By seeding downtown rooftops with beer ingredients, a Toronto microbrewery is giving new meaning to the term “local beer”, National Post reported on July, 27.

Soon after moving in to their Argyle and Ossington location, Bellwoods Brewery owners Mike Clark and Luke Pestl approached neighbours with a simple proposal: Provide the pair with space for a roof garden, and in return they would be invited to the occasional cask-drinking party.

Seamlessly blending the Torontonian love of urban gardening and craft brewing, it was an easy sell, and eight homes and businesses soon signed up for what became known as the City Hops program. “It’s just a science project,” says Mr. Clark. “But we could see it turning into something bigger.”

Bellwoods’ rooftop hops empire includes Ossington’s I Deal coffee shop and Parks&Rec, a rooftop garden atop Parts and Labour, a Parkdale restaurant and bar. By 2012, the brewers aim to install additional hop gardens on Wychwood Barns and Evergreen Brickworks, two Toronto-area community centres.

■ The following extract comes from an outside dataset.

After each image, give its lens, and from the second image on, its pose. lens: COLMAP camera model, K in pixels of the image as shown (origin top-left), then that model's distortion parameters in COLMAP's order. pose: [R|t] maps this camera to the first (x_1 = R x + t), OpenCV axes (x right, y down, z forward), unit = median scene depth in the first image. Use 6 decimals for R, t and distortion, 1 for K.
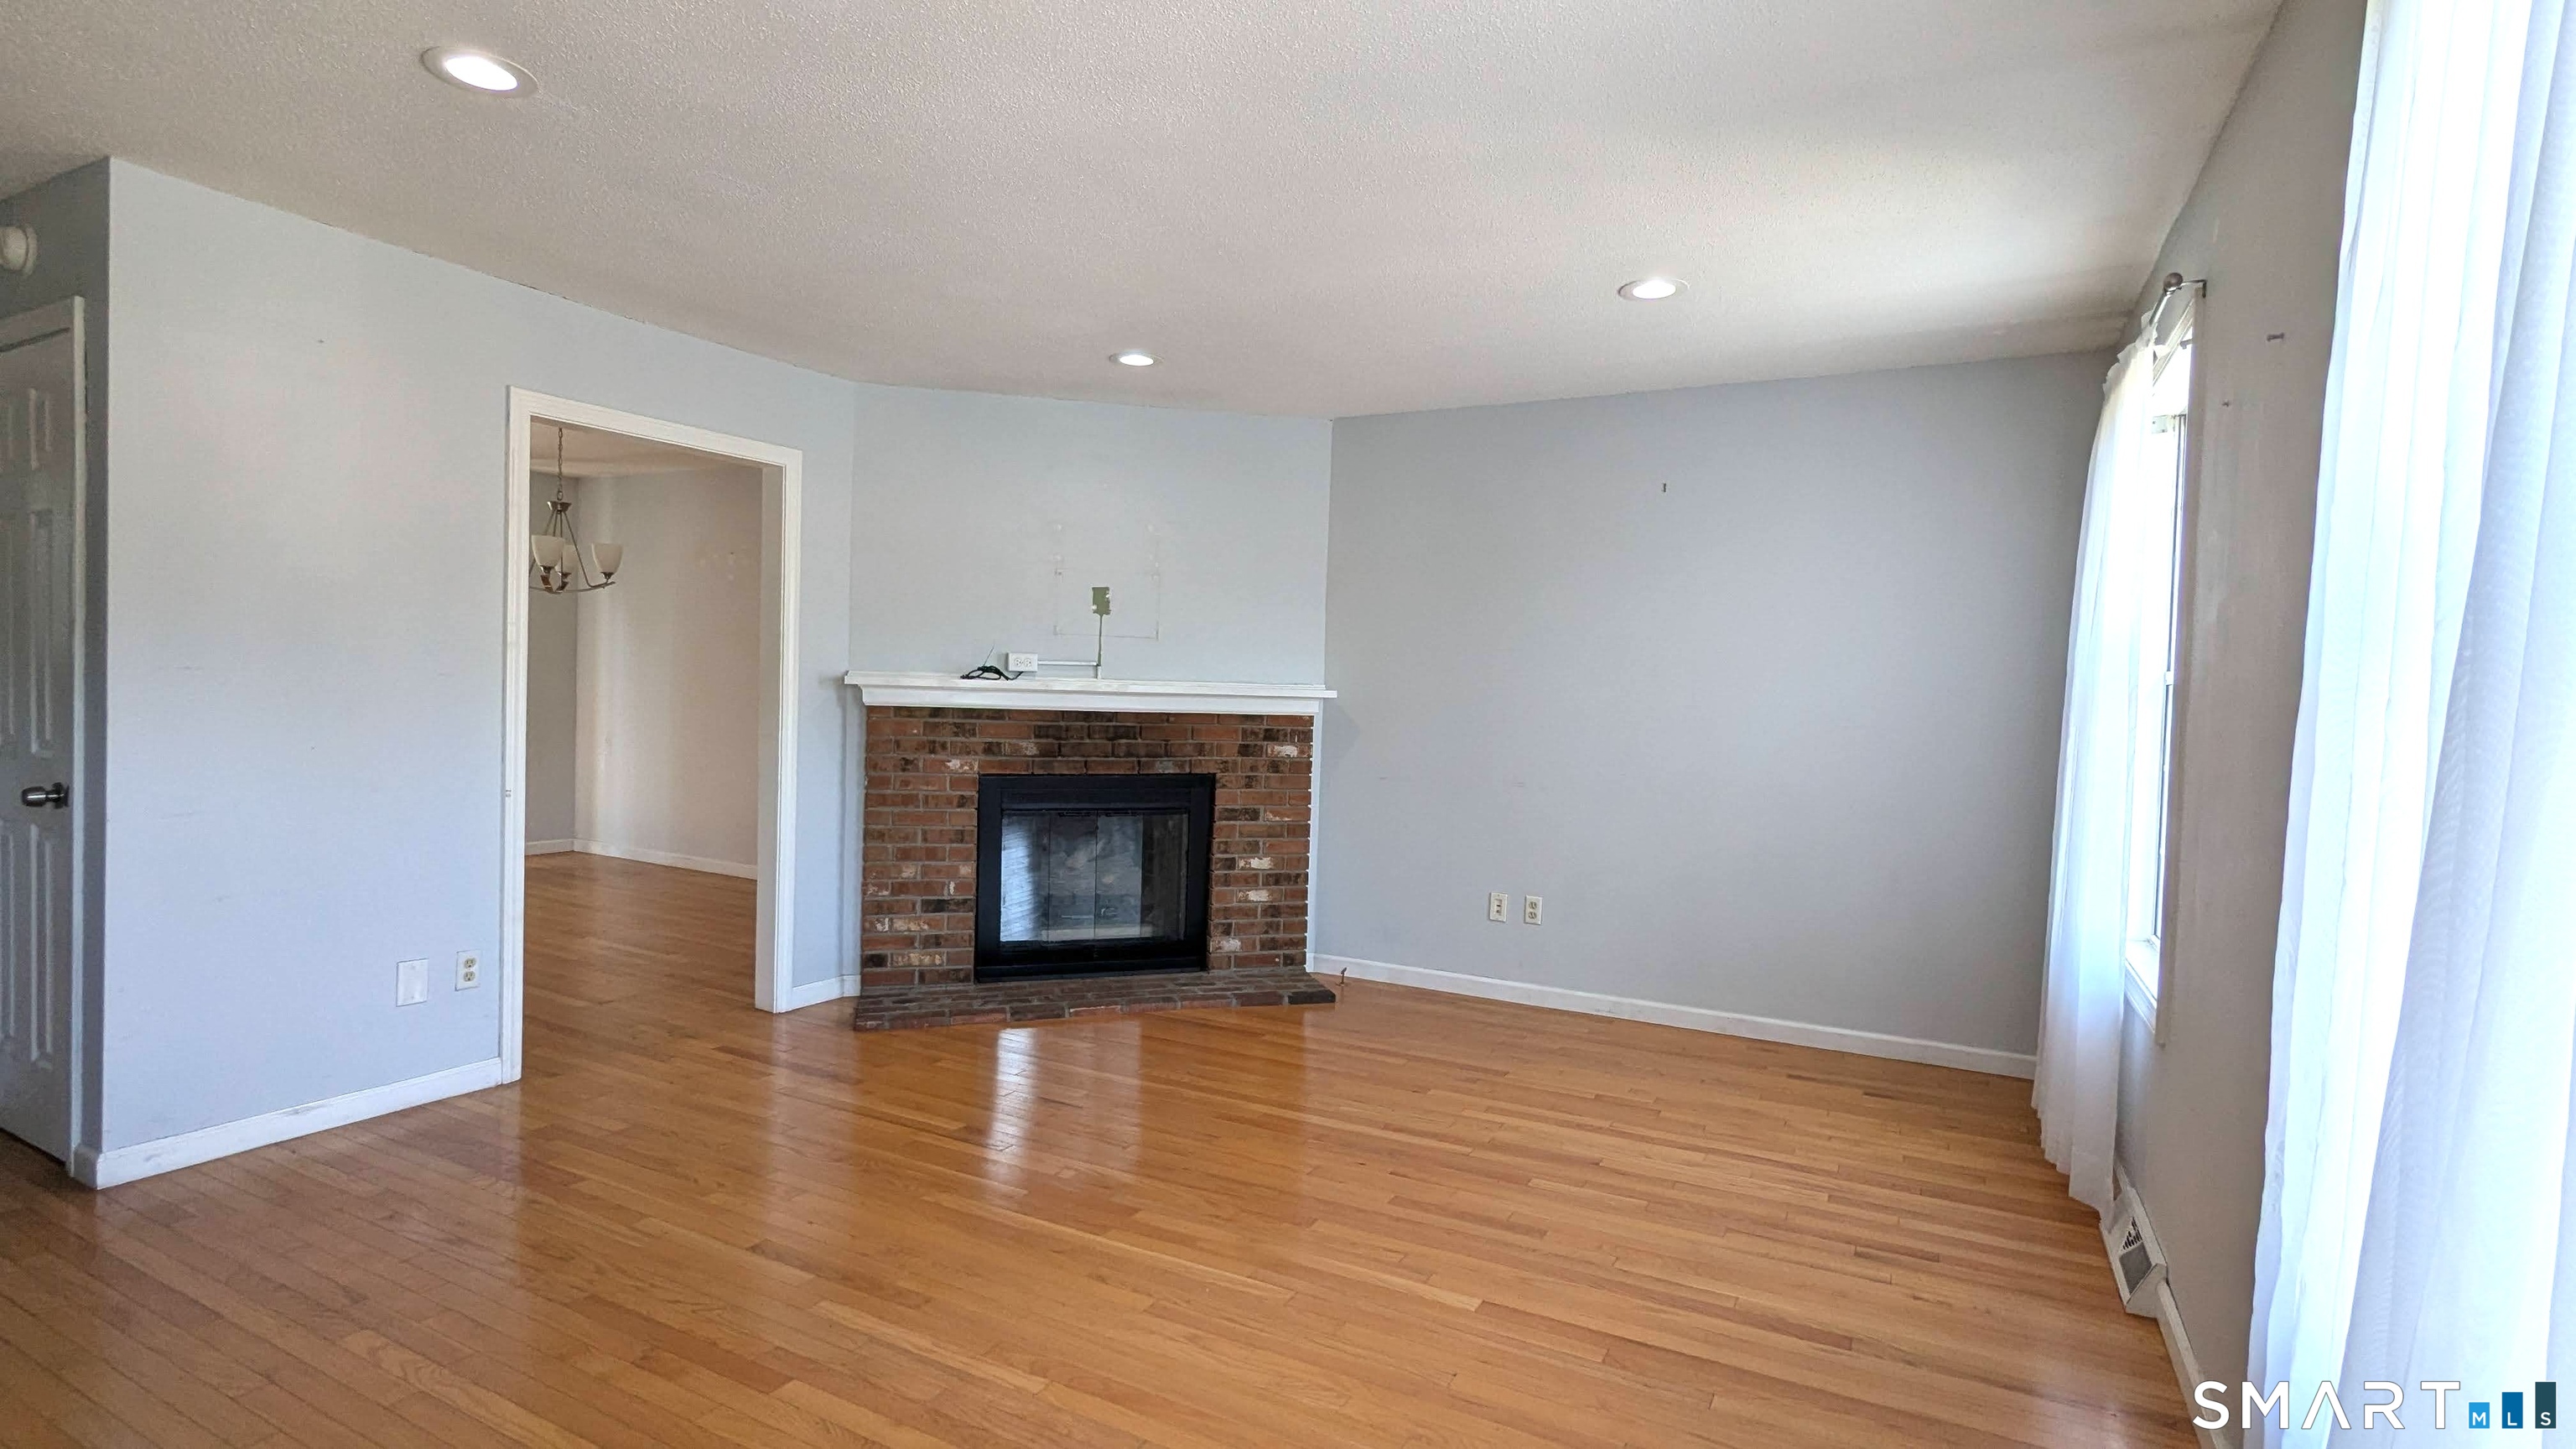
lens RADIAL K [[1202.9, 0, 1281.7], [0, 1202.9, 732.0], [0, 0, 1]] dist [0.014315, -0.000320]
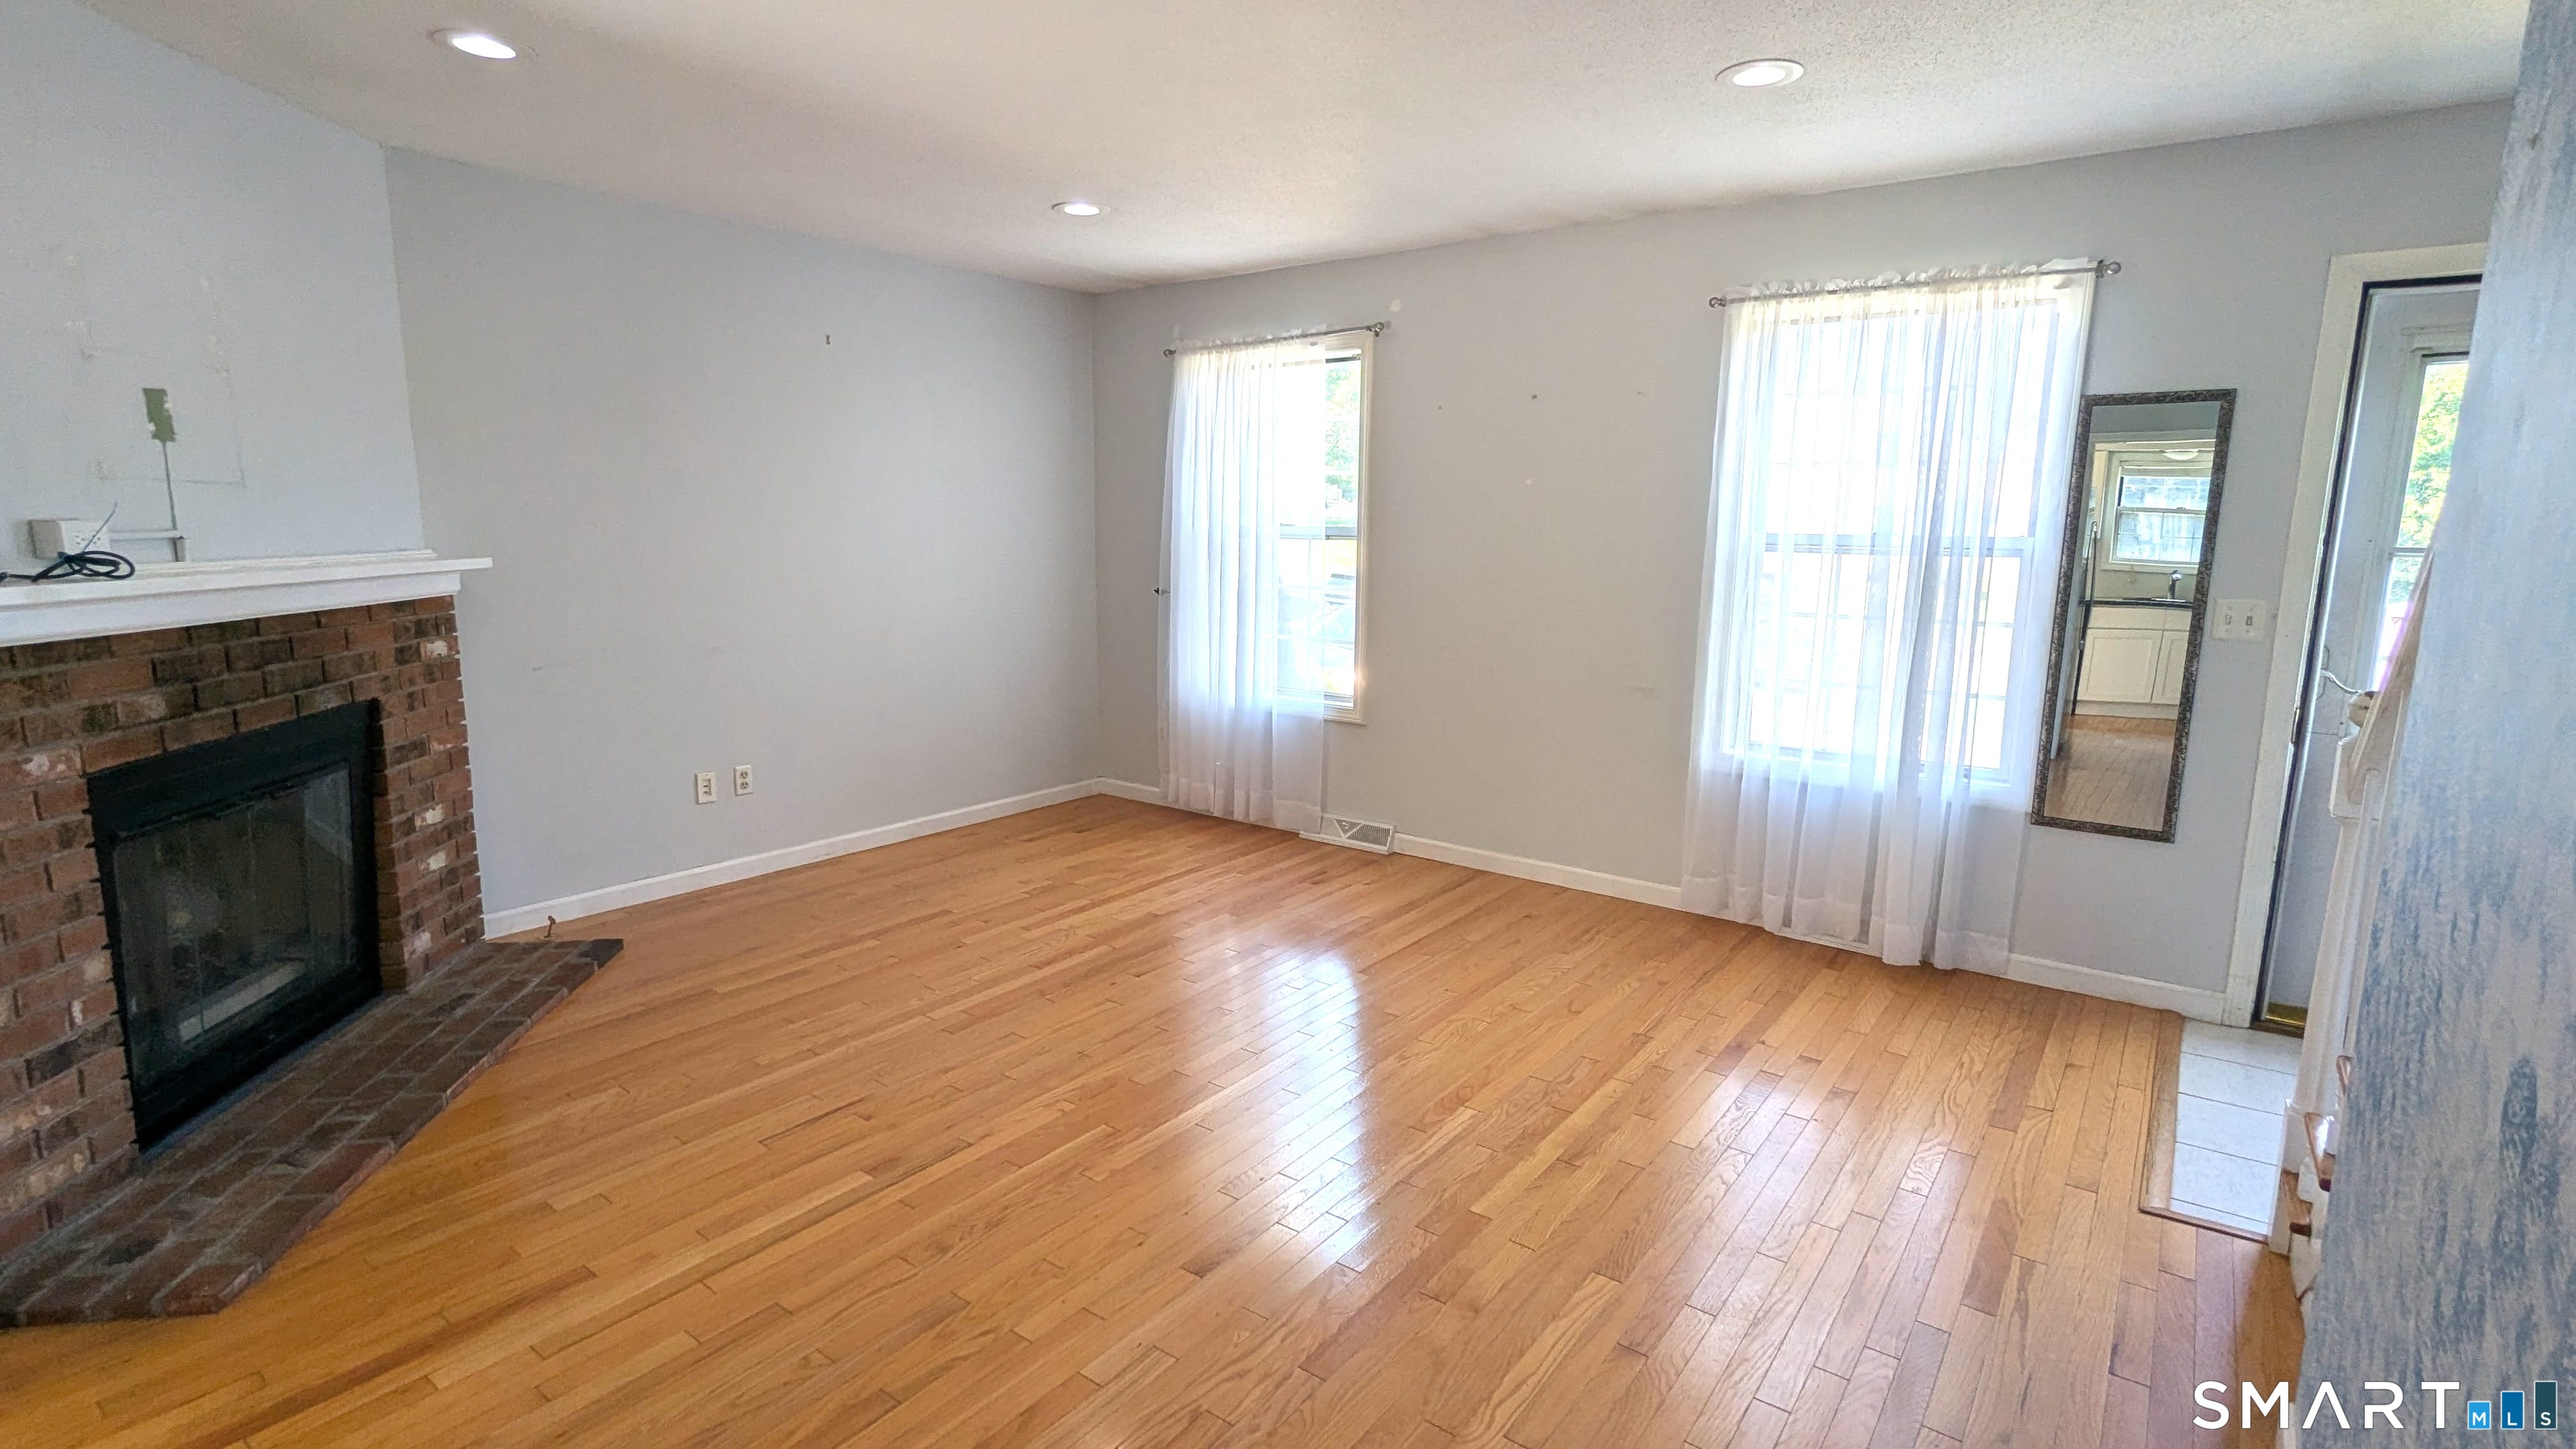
lens RADIAL K [[1202.9, 0, 1272.5], [0, 1202.9, 725.4], [0, 0, 1]] dist [0.014315, -0.000320]
pose [[0.167000, -0.193173, 0.966848, -0.649349], [0.027602, 0.981151, 0.191263, -0.066623], [-0.985570, -0.005254, 0.169184, 0.438769]]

Hops, it turns out, grow remarkably well in downtown Toronto. With only a minimum of watering and tending, the brewers have found their plants grow upwards of 20 feet long — nearly twice their initial expectations. Next year, once the gardens are equipped with wooden trellising, Mr. Clark expects the hops to stretch to lengths of up to 30 feet — about the length of a bus. “They just explode out of the ground,” says Mr. Clark.

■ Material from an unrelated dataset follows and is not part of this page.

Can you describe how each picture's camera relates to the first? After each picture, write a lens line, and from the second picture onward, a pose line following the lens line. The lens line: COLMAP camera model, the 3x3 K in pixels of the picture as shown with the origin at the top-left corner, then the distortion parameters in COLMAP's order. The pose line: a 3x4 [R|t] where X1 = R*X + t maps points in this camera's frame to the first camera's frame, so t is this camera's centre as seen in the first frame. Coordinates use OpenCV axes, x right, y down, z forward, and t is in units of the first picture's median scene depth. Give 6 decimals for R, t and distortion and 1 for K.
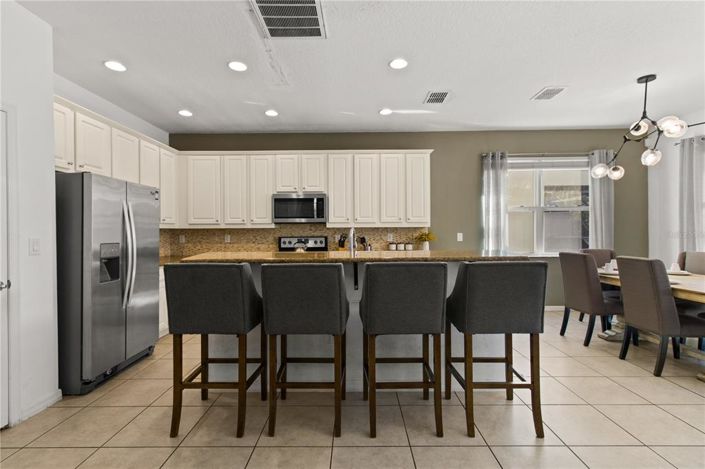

Both Mr. Clark and Mr. Pestl are recent veterans of the brew rooms of Toronto’s Amsterdam Brewing Company. In their pre-beer days, however, both men trained as scientists. Mr. Pestl has a degree in chemical engineering from the University of Western Ontario and Mr. Clark has a biochemistry degree from Dalhousie University. “They’re really into data,” says Katie Mathieu, a gardener at Parks&Rec. The two brewers have meticulously plotted the plant’s water intake, charted average daily temperature and kept intricate photo diaries of the budding green flowers.

For every square metre of rooftop soil, estimates Mr. Clark, Bellwood’s gardens can raise enough hops to produce a keg of beer. It is more than enough for an amateur homebrewer, but nothing near the quantities needed for a full-time craft brewer. “We never went into this thinking that it would produce enough hops for large batches, we just liked the idea of prettying urban spaces,” says Mr. Clark. For now, like most brewers, Bellwoods sources their hops from a network of growers in Europe and the Northwestern United States. However, they are in talks to secure a local supplier among Ontario’s burgeoning hops producers.

Once their rooftop hops are fully matured, Bellwoods has arranged to send a few samples to the University of Toronto to make sure the plants have not absorbed too much of the city’s infamous smog. Once laboratory technicians give them the all-clear, the brewery hopes to whip up a few test casks of locally hopped beer by autumn.

Historically, Canadian breweries used to grow many of their ingredients onsite, but the practice was gradually phased out as breweries became industrialized in the 1930s. Urban hops gardening, in particular, underwent a renaissance during prohibition, when many of Canada’s illicit homebrewers began seeding their backyards with hops rhizomes. Lately, as the local food movement gains traction, a growing number of microbreweries have been reviving the practice by opening small agricultural side projects. Hops growing matches well with Bellwoods’ vintage ethos. The brewery’s first run of promotional posters were prepared using movable type and, like a 19th century medicine show, the owners promise a selection of “fermented elixirs” in addition to beer.

The doors at Bellwoods remain locked throughout the summer as Mr. Clark and Mr. Pestl prepare their first pilot brews. The combination brewery, retail store and cafe is expected to open in late 2011.